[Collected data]
##############################
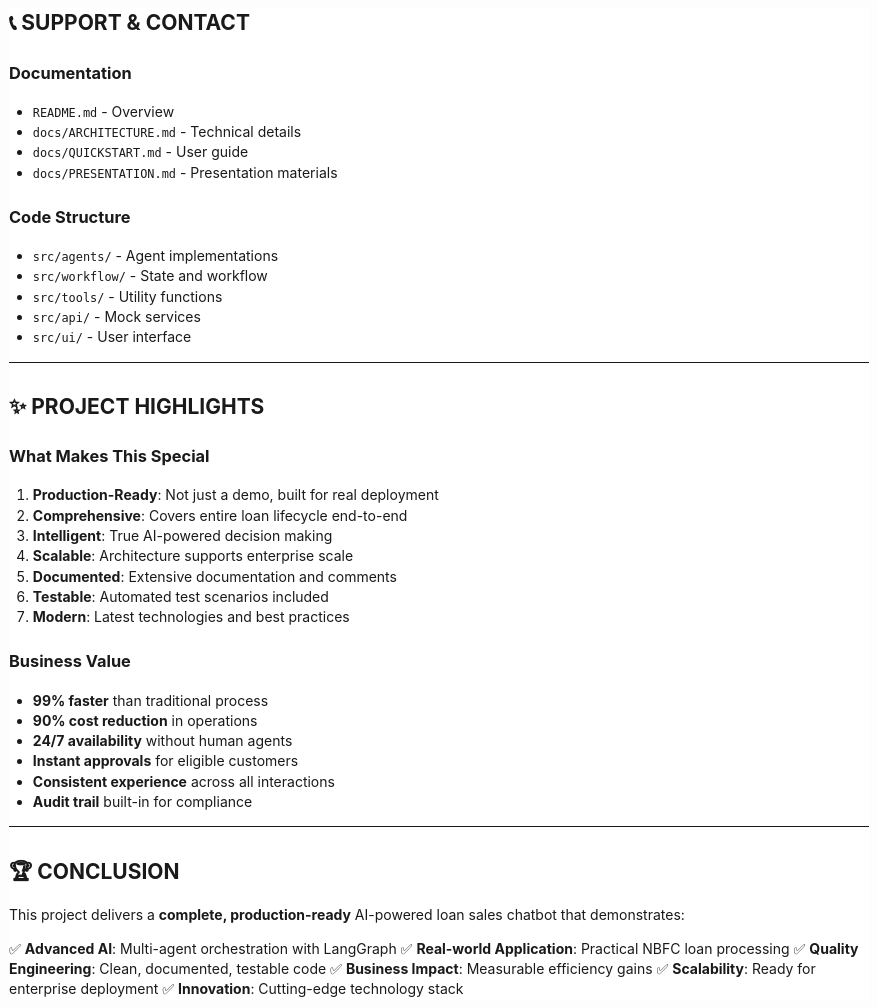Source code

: 
## 📞 SUPPORT & CONTACT

### Documentation
- `README.md` - Overview
- `docs/ARCHITECTURE.md` - Technical details
- `docs/QUICKSTART.md` - User guide
- `docs/PRESENTATION.md` - Presentation materials

### Code Structure
- `src/agents/` - Agent implementations
- `src/workflow/` - State and workflow
- `src/tools/` - Utility functions
- `src/api/` - Mock services
- `src/ui/` - User interface

---

## ✨ PROJECT HIGHLIGHTS

### What Makes This Special

1. **Production-Ready**: Not just a demo, built for real deployment
2. **Comprehensive**: Covers entire loan lifecycle end-to-end
3. **Intelligent**: True AI-powered decision making
4. **Scalable**: Architecture supports enterprise scale
5. **Documented**: Extensive documentation and comments
6. **Testable**: Automated test scenarios included
7. **Modern**: Latest technologies and best practices

### Business Value

- **99% faster** than traditional process
- **90% cost reduction** in operations
- **24/7 availability** without human agents
- **Instant approvals** for eligible customers
- **Consistent experience** across all interactions
- **Audit trail** built-in for compliance

---

## 🏆 CONCLUSION

This project delivers a **complete, production-ready** AI-powered loan sales chatbot that demonstrates:

✅ **Advanced AI**: Multi-agent orchestration with LangGraph
✅ **Real-world Application**: Practical NBFC loan processing
✅ **Quality Engineering**: Clean, documented, testable code
✅ **Business Impact**: Measurable efficiency gains
✅ **Scalability**: Ready for enterprise deployment
✅ **Innovation**: Cutting-edge technology stack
##############################
What is expected
Lay out the lines above as a JSON list of strings, one per line, without the blank lines. Leave the pictures out of the answer.

Answer to the problem
[
  "Source code",
  ": ",
  "## 📞 SUPPORT & CONTACT",
  "### Documentation",
  "- `README.md` - Overview",
  "- `docs/ARCHITECTURE.md` - Technical details",
  "- `docs/QUICKSTART.md` - User guide",
  "- `docs/PRESENTATION.md` - Presentation materials",
  "### Code Structure",
  "- `src/agents/` - Agent implementations",
  "- `src/workflow/` - State and workflow",
  "- `src/tools/` - Utility functions",
  "- `src/api/` - Mock services",
  "- `src/ui/` - User interface",
  "---",
  "## ✨ PROJECT HIGHLIGHTS",
  "### What Makes This Special",
  "1. **Production-Ready**: Not just a demo, built for real deployment",
  "2. **Comprehensive**: Covers entire loan lifecycle end-to-end",
  "3. **Intelligent**: True AI-powered decision making",
  "4. **Scalable**: Architecture supports enterprise scale",
  "5. **Documented**: Extensive documentation and comments",
  "6. **Testable**: Automated test scenarios included",
  "7. **Modern**: Latest technologies and best practices",
  "### Business Value",
  "- **99% faster** than traditional process",
  "- **90% cost reduction** in operations",
  "- **24/7 availability** without human agents",
  "- **Instant approvals** for eligible customers",
  "- **Consistent experience** across all interactions",
  "- **Audit trail** built-in for compliance",
  "---",
  "## 🏆 CONCLUSION",
  "This project delivers a **complete, production-ready** AI-powered loan sales chatbot that demonstrates:",
  "✅ **Advanced AI**: Multi-agent orchestration with LangGraph",
  "✅ **Real-world Application**: Practical NBFC loan processing",
  "✅ **Quality Engineering**: Clean, documented, testable code",
  "✅ **Business Impact**: Measurable efficiency gains",
  "✅ **Scalability**: Ready for enterprise deployment",
  "✅ **Innovation**: Cutting-edge technology stack"
]